▶ [Problems to work on]
[A] Decide whether each statement below agrees with the thorn-in-the-flesh monologue, answering yes or no and quoting the deciding words. (i) The speaker calls sex the most popular explanation of the thorn. (ii) The speaker ends by revealing what the thorn was. (iii) The speaker holds next November in the pool.
[B] In the thorn-in-the-flesh monologue, where does the speaker say the speculation about the thorn has kept everyone amused?
[C] Carry the thorn-in-the-flesh monologue forward in the same voice, beginning after its final sentence.

+++ Supplied text

You can see how clever I was being, can’t you?  At the same time I’d shown that I had the kind of visions the “super-apostles” are nattering on about, and how little I thought of them, how little value they really are when the rubber meets the road.  In fact, far from being signs that I was some super-man, some super-Christian, they were signs of my weakness.  And could I help it if they concluded that they were signs of weakness in the “super-apostles?”  Of course, any cleverness I show comes from God, so I’m not boasting about it, you understand . . .  

But if I were to boast, I could, I wouldn’t be a fool, I wouldn’t be lying, but I won’t, so that no one may think better of me than what is seen in me or heard from me.  Actions speak louder than words, even words as exceptional as the revelations I received on that trip to Paradise . . . revelations so remarkable that to keep me from being too elated, to keep me from getting a big head, a thorn was given me in the flesh, a messenger of Satan to torment me, to keep me from being too elated.  Or so I thought at the time . . .

And over the years, I’ve heard all kinds of speculation about this thorn.  It’s managed to keep us all amused up on Cloud Fifteen . . . We even have a pool going on when somebody’s going to figure it out.  (I have next November, by the way.). Over the centuries, whole forests of paper have been sacrificed speculating about it, but nobody has managed to get it  . . . the most popular opinion, because biblical scholars have dirty minds, is that it was something to do with sex.  Maybe I had some kind of problem with women, the theory goes, somebody's even speculated I was gay.  No that there’s anything wrong with that, you understand . . . Others speculate I had some kind physical defect or another—not debilitating one, you understand, or I couldn’t have stomped around the Middle East planting all those churches—but some kind, maybe bad eyes or body odor or something.  Finally, I’ve heard that the thorn referred to all my opponents, like those blasted “super-apostles” themselves, or all those morons that flogged and imprisoned and stoned me . . . But it’s none of those things, though one is in the ballpark . . . And I’m not going to tell you what it was, because, once again,  it's none of your business.

++++++
+++ Raw data

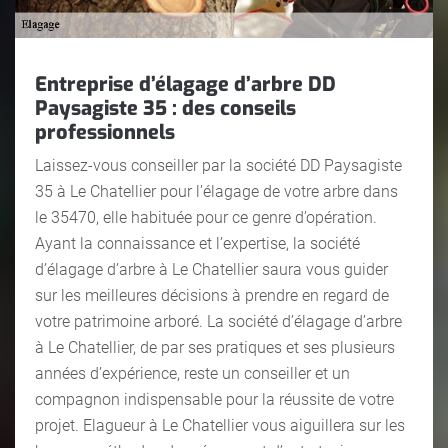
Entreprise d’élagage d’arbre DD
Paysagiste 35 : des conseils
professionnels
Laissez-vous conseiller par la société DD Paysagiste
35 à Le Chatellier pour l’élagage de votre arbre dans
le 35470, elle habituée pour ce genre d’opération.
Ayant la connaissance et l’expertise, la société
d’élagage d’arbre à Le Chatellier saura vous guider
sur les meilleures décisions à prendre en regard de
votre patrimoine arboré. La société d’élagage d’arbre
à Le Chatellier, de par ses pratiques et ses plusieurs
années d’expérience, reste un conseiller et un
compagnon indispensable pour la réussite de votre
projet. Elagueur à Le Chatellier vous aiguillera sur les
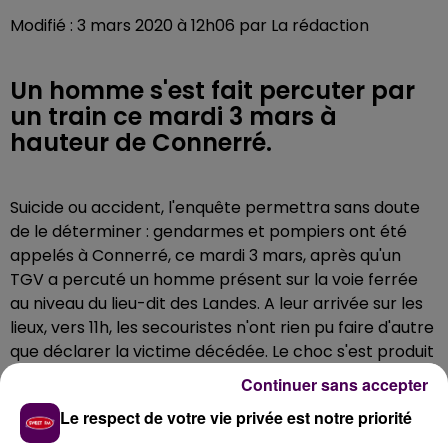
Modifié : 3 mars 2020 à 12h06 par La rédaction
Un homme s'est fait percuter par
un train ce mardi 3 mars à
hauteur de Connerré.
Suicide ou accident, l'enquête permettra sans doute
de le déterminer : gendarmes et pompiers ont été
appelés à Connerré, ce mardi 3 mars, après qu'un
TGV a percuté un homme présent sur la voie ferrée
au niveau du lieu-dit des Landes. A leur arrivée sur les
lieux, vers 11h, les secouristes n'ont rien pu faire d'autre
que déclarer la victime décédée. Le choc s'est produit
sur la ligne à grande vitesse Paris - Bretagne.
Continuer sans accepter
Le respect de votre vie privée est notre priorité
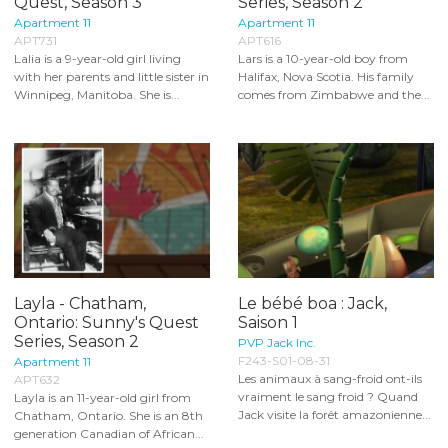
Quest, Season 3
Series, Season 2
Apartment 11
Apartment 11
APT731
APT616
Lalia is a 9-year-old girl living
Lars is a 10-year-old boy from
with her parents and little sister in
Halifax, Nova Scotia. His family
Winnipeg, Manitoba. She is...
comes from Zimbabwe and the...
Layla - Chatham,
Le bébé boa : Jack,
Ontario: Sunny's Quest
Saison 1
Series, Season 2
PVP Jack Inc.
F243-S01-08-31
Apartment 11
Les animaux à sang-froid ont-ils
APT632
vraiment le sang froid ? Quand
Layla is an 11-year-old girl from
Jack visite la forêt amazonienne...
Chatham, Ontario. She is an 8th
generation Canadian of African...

++++++
+++ Raw data

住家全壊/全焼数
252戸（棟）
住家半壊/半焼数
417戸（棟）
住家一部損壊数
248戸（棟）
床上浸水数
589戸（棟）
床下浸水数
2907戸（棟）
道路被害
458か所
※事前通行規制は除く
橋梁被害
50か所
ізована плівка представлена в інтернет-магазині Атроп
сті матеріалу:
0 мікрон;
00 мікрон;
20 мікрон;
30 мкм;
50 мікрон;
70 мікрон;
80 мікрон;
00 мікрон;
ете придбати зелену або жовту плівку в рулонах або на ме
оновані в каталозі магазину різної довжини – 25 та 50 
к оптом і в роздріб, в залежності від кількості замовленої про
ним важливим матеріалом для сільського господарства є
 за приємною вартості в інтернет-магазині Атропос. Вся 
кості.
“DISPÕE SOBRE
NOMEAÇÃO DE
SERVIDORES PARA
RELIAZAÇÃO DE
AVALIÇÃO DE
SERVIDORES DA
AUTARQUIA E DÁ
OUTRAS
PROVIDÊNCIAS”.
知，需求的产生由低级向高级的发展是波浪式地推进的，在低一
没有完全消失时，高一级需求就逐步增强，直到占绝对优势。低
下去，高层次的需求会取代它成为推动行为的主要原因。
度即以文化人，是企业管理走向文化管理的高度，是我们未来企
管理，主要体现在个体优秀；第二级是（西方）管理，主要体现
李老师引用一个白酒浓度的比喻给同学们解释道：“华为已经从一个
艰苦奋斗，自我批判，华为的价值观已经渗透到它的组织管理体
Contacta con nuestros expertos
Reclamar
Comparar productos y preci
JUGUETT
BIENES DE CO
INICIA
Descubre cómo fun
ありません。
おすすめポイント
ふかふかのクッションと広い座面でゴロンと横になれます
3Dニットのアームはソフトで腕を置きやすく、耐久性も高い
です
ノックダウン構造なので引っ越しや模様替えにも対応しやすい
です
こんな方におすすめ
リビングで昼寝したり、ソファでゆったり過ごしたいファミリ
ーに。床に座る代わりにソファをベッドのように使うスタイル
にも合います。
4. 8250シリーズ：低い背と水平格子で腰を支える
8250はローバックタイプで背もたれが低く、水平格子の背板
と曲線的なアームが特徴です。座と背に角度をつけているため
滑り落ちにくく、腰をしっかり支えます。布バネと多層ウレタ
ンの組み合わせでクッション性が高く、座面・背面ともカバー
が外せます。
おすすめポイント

++++++

▶ [Answers]
[A]
(i) Yes: "the most popular opinion, because biblical scholars have dirty minds, is that it was something to do with sex."
(ii) No: "And I’m not going to tell you what it was"
(iii) Yes: "I have next November, by the way."

[B] Up on Cloud Fifteen.

[C]
Anyway, back in the day, I thought that God had, kind of like with Job, allowed Satan to give me this affliction to keep me from getting a swelled head.  See, in those days, we thought everything—good, bad and indifferent—came from God.  Now, of course, we know better, we know that, basically, stuff happens, and that God is not the author of it all . . . But back then, I was anguished about it, it drove me crazy, embarrassed me, even, and I prayed to God three times about it, asking him—like Jesus did himself—to take it away, but God wouldn’t.  But I did get an answer of sorts, and it blew me away: “My grace is sufficient for you, for power is made perfect in weakness . . .”  power is made perfect in weakness . . . what a blow—I didn’t like suffering any better than anyone else, and if anyone thought this trip to the third Heaven made me into some kind of uber-Christian, some kind of spiritual giant, that should’ve disabused them of the notion . . . I get afflicted just like the best of them, just like the worst of them.  Just like everyone, really.  And now I know that God doesn’t bring affliction, God doesn’t want our pain, but God can help use it for good . . .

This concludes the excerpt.